Lo stelo anatomico riempie la parte prossimale del femore (fissazione metafisaria) creando una distribuzione anatomica del carico su tutta la superficie interna del femore e garantendo un ottimale rimodellamento osseo. Tale impianto è sconsigliato nei casi in cui vi sia un’alterata morfologia del femore (artrosi gravi, displasia, alterazioni anatomiche congenite, difetti post-traumatici).

  • PROTESI A CONSERVAZIONE DI COLLO

Le protesi conservative o a conservazione di collo, richiedono una minore asportazione ossea a livello femorale, hanno indicazioni specifiche, ma in casi selezionati offrono la possibilità di un risparmio del tessuto osseo dal versante femorale. L’utilizzo di questa protesi a differenza di quelle tradizionali, non prevede l’asportazione del collo del femore mantenendo così un “bone stock” maggiore (più osso) e conservando tale tessuto per futuri eventuali interventi di revisione. Va utilizzata in presenza di osso di buona qualità in quanto si ancora su una superficie minore e non consente grandi correzioni dell’anatomia.

  • PROTESI DI RIVESTIMENTO O DI SUPERFICIE

La protesi di rivestimento o di superficie è una protesi che ricopre sia la superficie interna dell’acetabolo, come le altre protesi, sia la testa femorale risparmiandola in gran parte e sacrificando così al minimo il tessuto osseo del paziente.  E’ composta da due componenti:

– la coppa acetabolare;

– la cupola femorale di superficie.

Rispetto ad una protesi “convenzionale” il minor sacrifico osseo a livello femorale è evidente (ma non a livello acetabolare). Inoltre, in questa tipologia di protesi, la dimensione della testa protesica che ricopre la testa femorale, non sacrificata, è maggiore rispetto ad una protesi convenzionale. La maggiore dimensione della testa protesica riduce il rischio di lussazione della protesi e consente un’ampia articolarità.

Tale protesi è indicata nei casi in cui non vi siano significative deformità articolari congenite o acquisite, il paziente non sia in grave stato di sovrappeso (obesità), la qualità dell’osso e della testa del femore non sia compromessa e quando l’artrosi non sia ad uno stato troppo avanzato.
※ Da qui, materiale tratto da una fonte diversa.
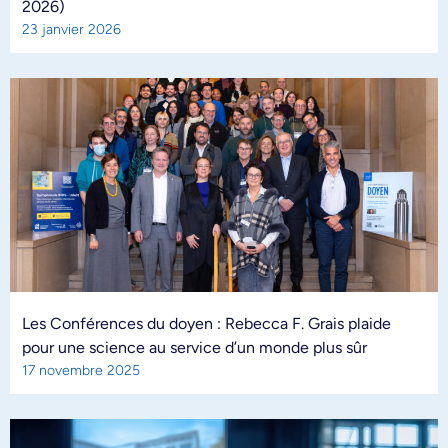
2026)
23 janvier 2026
Les Conférences du doyen : Rebecca F. Grais plaide
pour une science au service d’un monde plus sûr
17 novembre 2025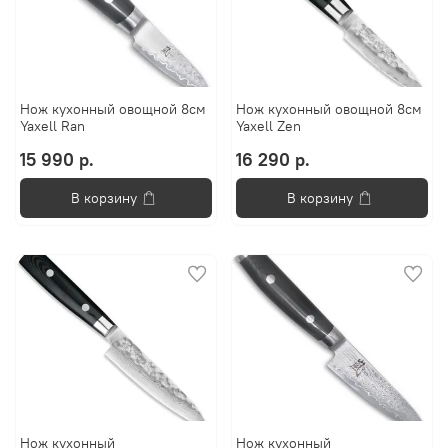
Нож кухонный овощной 8см
Нож кухонный овощной 8см
Yaxell Ran
Yaxell Zen
15 990 р.
16 290 р.
В корзину
В корзину
Нож кухонный
Нож кухонный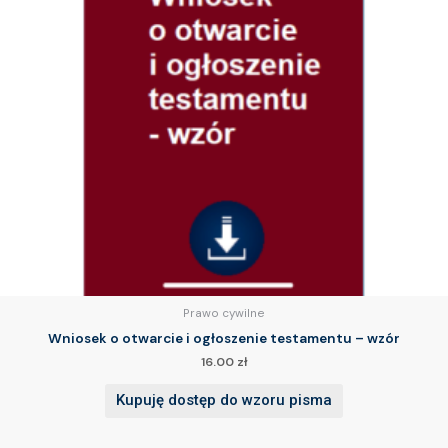
Prawo cywilne
Wniosek o otwarcie i ogłoszenie testamentu – wzór
16.00
zł
Kupuję dostęp do wzoru pisma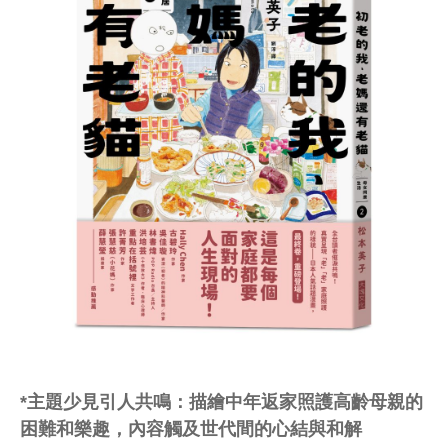
*主題少見引人共鳴：描繪中年返家照護高齡母親的
困難和樂趣，內容觸及世代間的心結與和解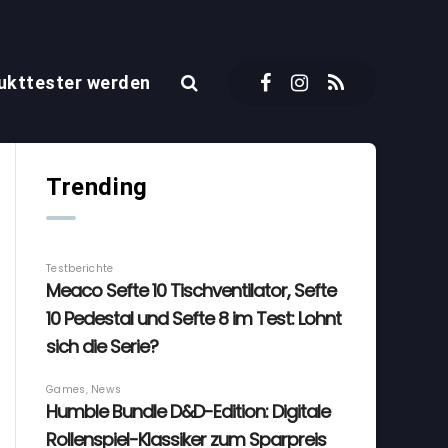
ukttester werden
Trending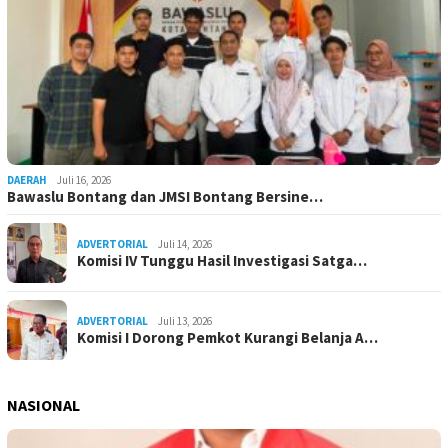
DAERAH
Juli 16, 2026
Bawaslu Bontang dan JMSI Bontang Bersine…
ADVERTORIAL
Juli 14, 2026
Komisi IV Tunggu Hasil Investigasi Satga…
ADVERTORIAL
Juli 13, 2026
Komisi I Dorong Pemkot Kurangi Belanja A…
NASIONAL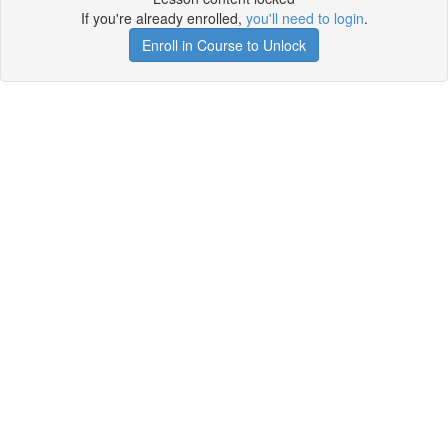
If you're already enrolled,
you'll need to login
.
Enroll in Course to Unlock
E’ una protesi indicata in pazienti più giovani, principalmente uomini.  L’accoppiamento metallo-metallo ha un basso rischio di usura, ma può causare il rilascio di ioni metallo potenzialmente nocivi al paziente. Oggi grazie alla qualità delle nuove leghe metalliche utilizzate come superficie di scorrimento tra le due componenti il fenomeno dovrebbe essere ridotto.

Dette anche miniprotesi a press-fit metafisario, nascono da un’dea di conservazione, seppur intermedia. Il loro utilizzo è stato introdotto per favorire il successivo ricambio della componente, grazie al risparmio dell’osso diafisario e del gran trocantere, mantenendo una minore aggressività sulle parti molli. E’ indicata nei pazienti con meno di 55/60 anni, in particolare con morfotipo valgo del femore.

  • PROTESI CON COLLI MODULARI

Non è un tipo di specifico di stelo,  ma differenti impianti protesici possono presentare questa soluzione. Nella protesi d’anca con colli modulari lo stelo è appunto modulare. Il collo sporgente della protesi è separato dalla componente metafisaria, nella quale è inserito a incastro. Tale protesi offrendo una ampia varietà di tipologie di colli (differenti angoli e lunghezze) può rendere più semplice, affidabile e anatomica, la ricostruzione della geometria dell’anca. Questo tipo di protesi introduce però un elemento critico a livello della sede di giunzione, a rischio di complicazioni.